Una de las críticas con las que se tratan de rebatir los Derechos Humanos no es sólo su etnocentrismo y su occidentalización, sino que no existen, no tienen realidad, son meras ficciones. Es cierto, son ficciones éticas que logran la proeza performativa de hacerse reales al conducir nuestra conducta por ellas. Lo irreal se hace real al ser aceptado como razonamiento regulador de nuestro comportamiento y de nuestra valoración como seres humanos. La realidad es obstinadamente imperfecta, pero el ideal al que debemos aspirar, no. Se trata de perseguir valores referenciales nobles para aproximar la realidad a ellos, defenderlos en la praxis diaria, en el recinto hogareño en el que se mueven nuestra existencia y nuestros afectos. Esta fue la idea que promocionó Eleanor Rooselvet en su condición de Presidente de la Comisión que formuló la Declaración nada más publicarla y enseñarla al mundo.

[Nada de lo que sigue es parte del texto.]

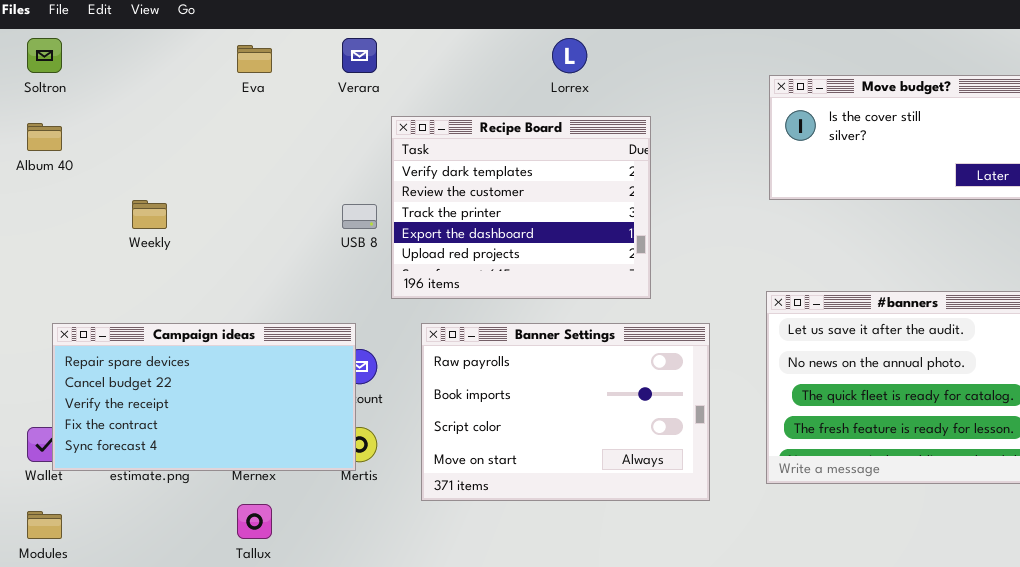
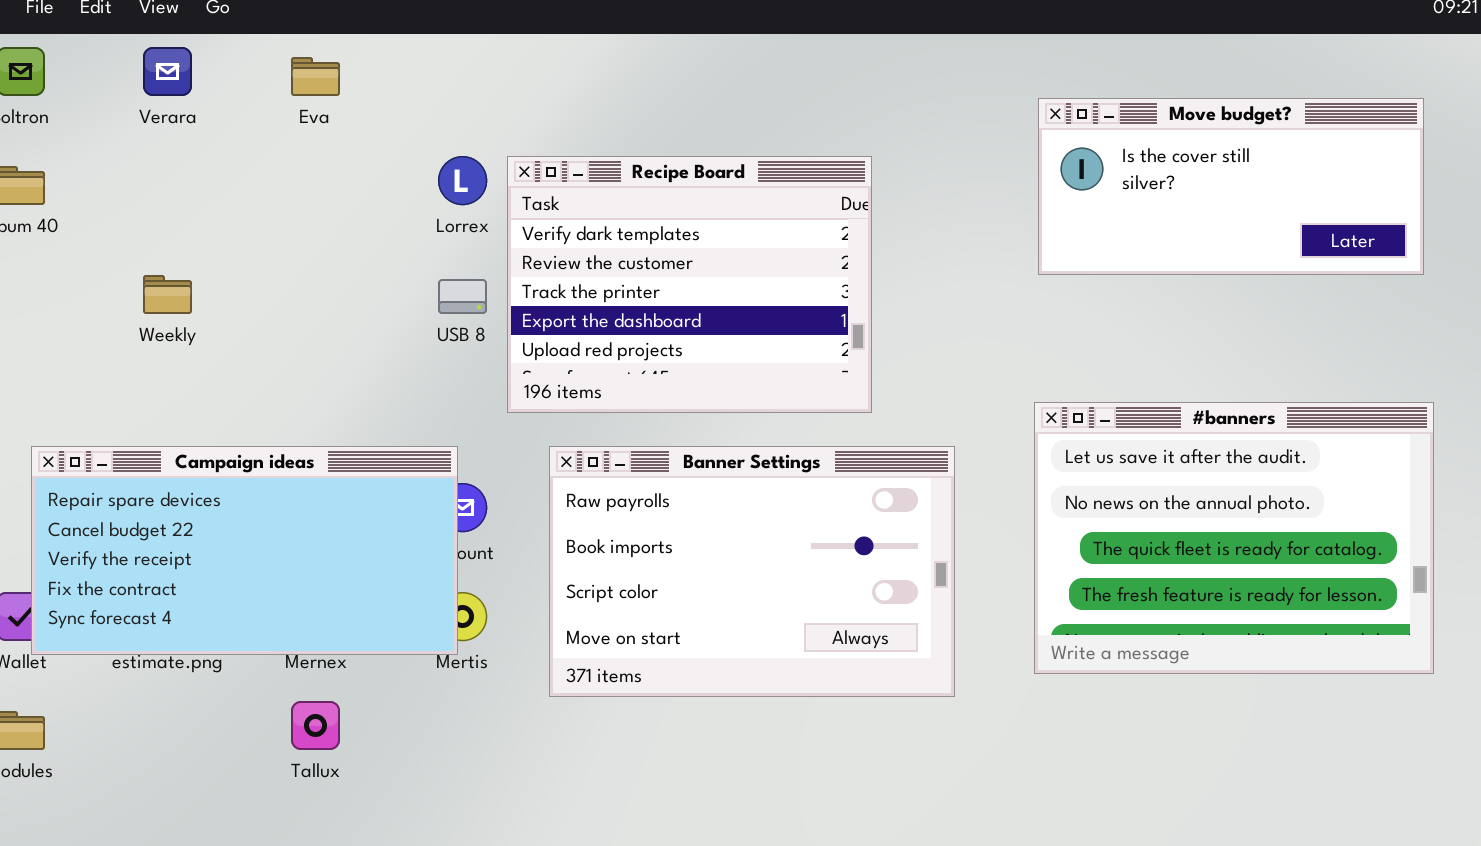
Verara: [342,38,377,73] -> [143,47,192,96], moved
Lorrex: [552,38,587,73] -> [438,156,487,205], moved

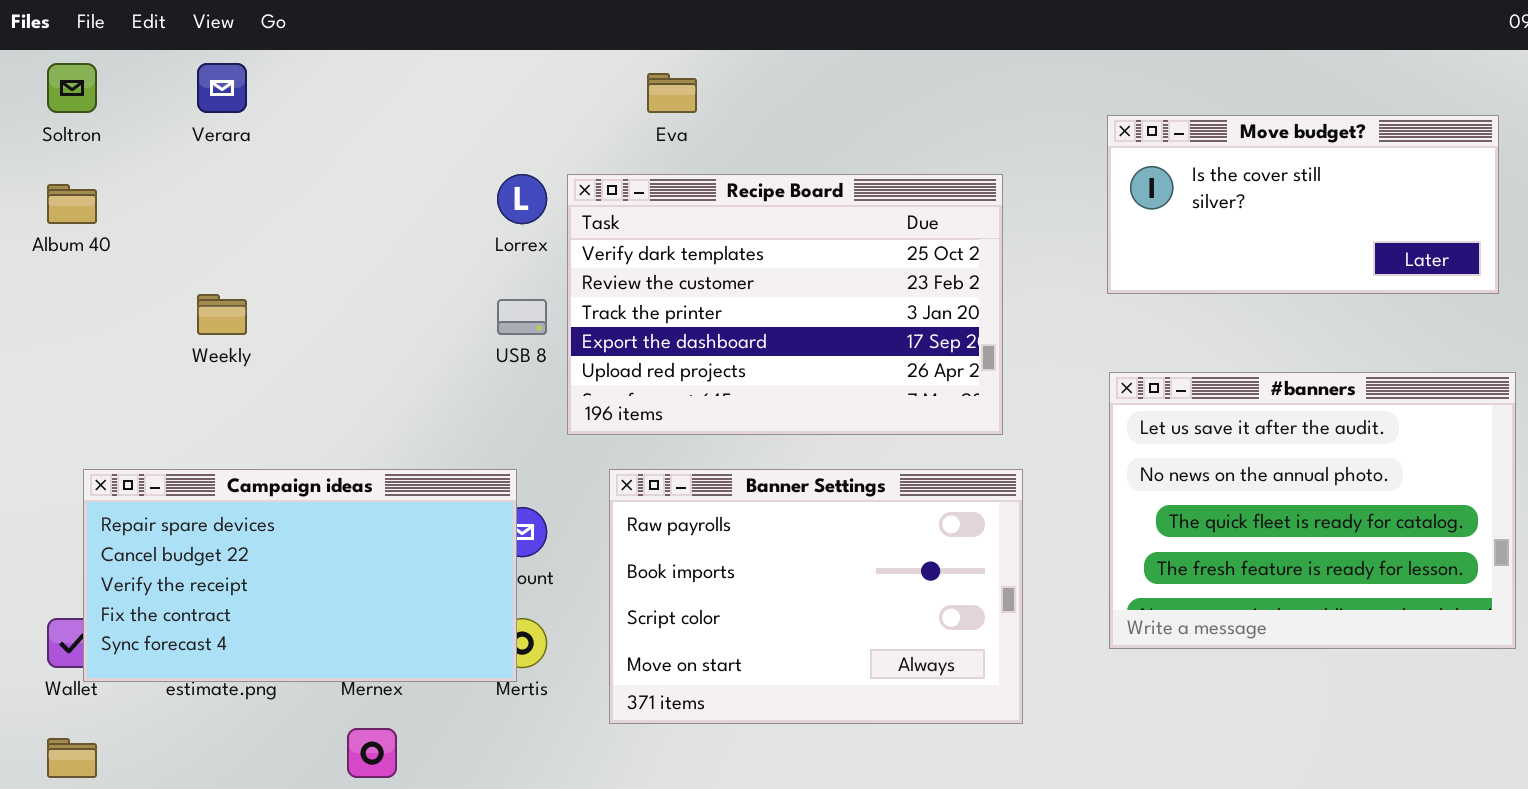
Eva: [291,57,340,96] -> [647,73,697,113], moved
Recipe Board: [507,156,872,413] -> [567,174,1003,435], resized
#banners: [1034,402,1434,674] -> [1109,372,1516,649], moved

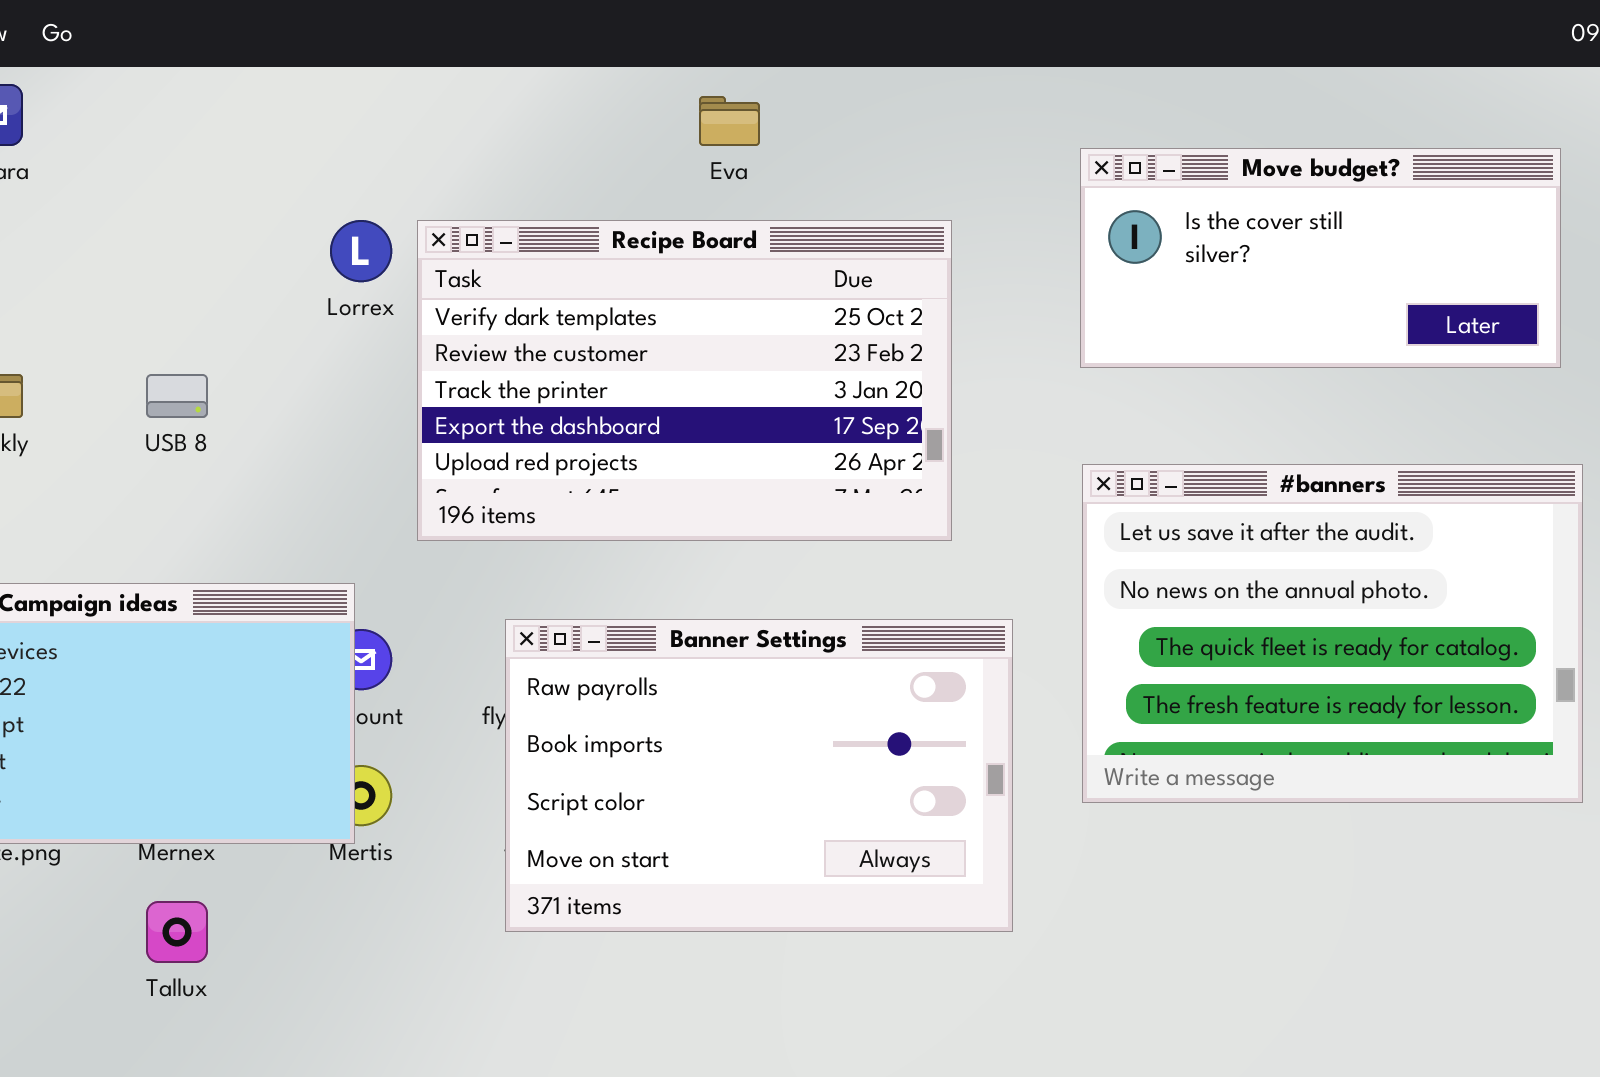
Eva: [647,73,697,113] -> [699,96,760,146], moved
USB 8: [497,299,547,335] -> [146,374,208,418], moved
Banner Settings: [609,469,1023,724] -> [505,619,1013,932], moved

Se trata de mejorar la realidad con demandas de irrealidad entendidas como los productos de la ficción ética. Ser creativo para cavilar estructuras políticas, culturales y económicas que no fomenten escenarios proclives a la infrahumanización de otras personas y al dominio de unos sobre otros como única forma de relación en el rebaño de hombres y mujeres. Aportar exploración, deliberación y discusión en la interinidad permanente que es la imaginería política. A los pesimistas que señalan lo inservible de estas acciones, hay que recordarles que prescribir propuestas de perfeccionamiento para una vida buena e irreversiblemente compartida no significa que las alcancemos, significa que nos mejoramos cada vez que nuestra conciencia da un paso en esa dirección. Significa que nos vamos humanizando. Significa que nos vamos aproximando a ese experimento reciente que es el ser humano que queremos ser.